L’hypothèse du zoo : Les extraterrestres évitent-ils la Terre ?

En 1950, le physicien Enrico Fermi a posé une question très importante au cours d’un déjeuner au laboratoire national de Los Alamos. En se basant sur le nombre de galaxies dont nous connaissons l’existence, le nombre d’étoiles à l’intérieur de ces galaxies et le nombre de planètes qui orbitent potentiellement autour de ces étoiles, la probabilité indique qu’il devrait y avoir de la vie extraterrestre.

Alors, où sont-ils tous ?

Cette question – connue sous le nom de paradoxe de Fermi – a fait sourciller beaucoup de monde, car il s’agit d’une pensée logique quand on considère l’immensité de notre Univers. Il existe de nombreuses hypothèses pour tenter de trouver une réponse, mais l’une des meilleures et des plus stimulantes est l’hypothèse du zoo.

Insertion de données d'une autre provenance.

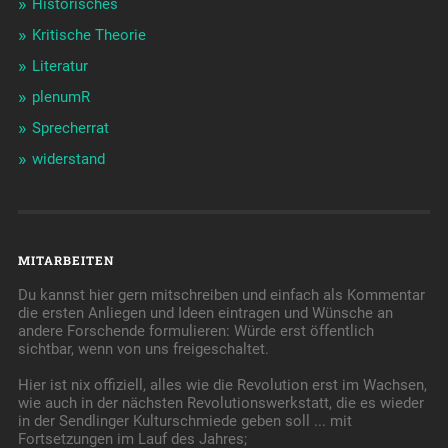
Historisches
Kritische Theorie
Literatur
plenumR
Sprecherrat
widerstand
MITARBEITEN
Du kannst hier gern mitschreiben und einfach als Kommentar
die ersten Anliegen und Ideen eintragen und Wünsche an
andere Forschende formulieren: Würde erst öffentlich
sichtbar, wenn von uns freigeschaltet.
Hier ist nix offiziell, alles wie die Revolution erst im Wachsen,
wie auch in der nächsten Revolutionswerkstatt, die es wieder
in der Sendlinger Kulturschmiede geben soll ... mit
Fortsetzungen im Lauf des Jahres;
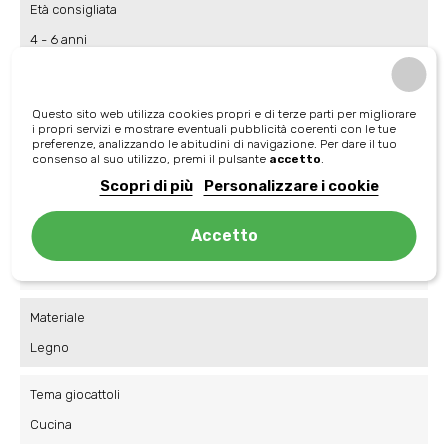
Età consigliata
4 - 6 anni
Età consigliata
Questo sito web utilizza cookies propri e di terze parti per migliorare
1 - 3 anni
i propri servizi e mostrare eventuali pubblicità coerenti con le tue
preferenze, analizzando le abitudini di navigazione. Per dare il tuo
consenso al suo utilizzo, premi il pulsante
accetto
.
Sviluppa
Scopri di più
Personalizzare i cookie
Manualità
Accetto
Sviluppa
Immaginazione
Materiale
Legno
Tema giocattoli
Cucina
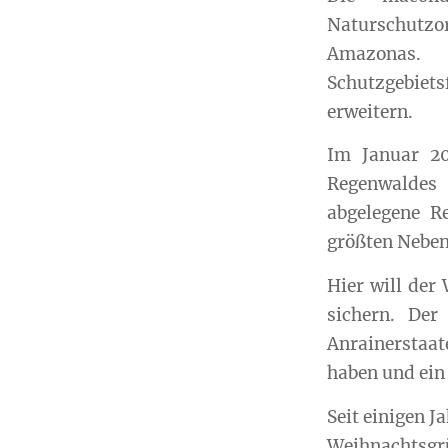
Naturschutzo
Amazonas. 
Schutzgebiet
erweitern.
Im Januar 20
Regenwaldes
abgelegene R
größten Neben
Hier will der
sichern. Der
Anrainerstaat
haben und ein 
Seit einigen 
Weihnachtsgr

L’hypothèse du zoo a été imaginée en 1973 par John Ball, radioastronome au MIT. Il a émis l’hypothèse que, oui, il pourrait bien y avoir des extraterrestres intelligents dans l’espace, mais peut-être nous ignorent-ils simplement, nous forçant à vivre dans un “zoo” cosmique ou une réserve naturelle où ils peuvent surveiller notre activité sans la perturber.

En d’autres termes, l’hypothèse suppose que la vie extraterrestre existe, mais qu’elle est si avancée qu’elle ne veut pas influencer notre société primitive ou qu’elle sait qu’elle ne doit pas se mêler à d’autres formes de vie intelligentes.

Cette hypothèse est logique si l’on considère que la vie a pu évoluer et progresser à un rythme beaucoup plus rapide sur d’autres planètes de notre galaxie.

La vitesse à laquelle l’humanité a progressé au cours des 100 dernières années seulement nous éclaire un peu sur le degré d’avancement d’une civilisation qui a duré 100 millions d’années de plus que nous.

“Une OC [autre civilisation] qui est, disons, un siècle plus jeune que nous, pourrait ne pas être capable de communiquer sur des distances interstellaires ; il y a un siècle, nous ne le pouvions pas”, explique Ball.

“Et une OC un millénaire plus ancienne que nous utiliserait probablement une technologie de communication interstellaire, comme les rayons gamma modulés, que nous, les humains, n’avons pas encore appris à faire.”

Si cela s’avère exact – et il est important de noter que tout ceci est extrêmement hypothétique – il pourrait y avoir une civilisation là-bas qui est tellement plus avancée que la nôtre sur Terre, que nous ne vaudrions rien pour eux.

Ball explique cela en comparant nos sentiments à l’égard des créatures non intelligentes ici sur Terre.

Comme il le dit :

“Un argument fondé sur les échelles de temps relatives suggère que la PEL [vie terrestre primitive] appropriée est un animal tel que ceux de notre époque géologique ordovicienne, à savoir les mollusques et les trilobites.

Je peux m’imaginer parler avec des mammifères et des oiseaux ; je l’ai même fait, bien que la conversation soit d’un niveau intellectuel assez bas. Mais les huîtres ?”

Cette notion renvoie également aux déclarations du célèbre physicien Stephen Hawking, qui pense que nous ne devrions pas nous projeter dans l’Univers au cas où une civilisation avancée – et inamicale – serait tapie dans l’ombre, à la recherche d’une vie primitive prête à être conquise.

Ball note également que d’autres hypothèses entourent le paradoxe de Fermi, certaines étant beaucoup plus populaires que d’autres. L’une des plus populaires est que la vie extraterrestre existe bel et bien, mais qu’elle est très primitive, ou qu’elle est peut-être déjà venue et repartie ?

Le fait est que personne ne le sait vraiment. La seule façon de prouver ces hypothèses est d’apporter des preuves scientifiques, et nous y travaillons.

Alors, où est tout le monde ? À ce stade, votre avis est aussi bon qu’un autre.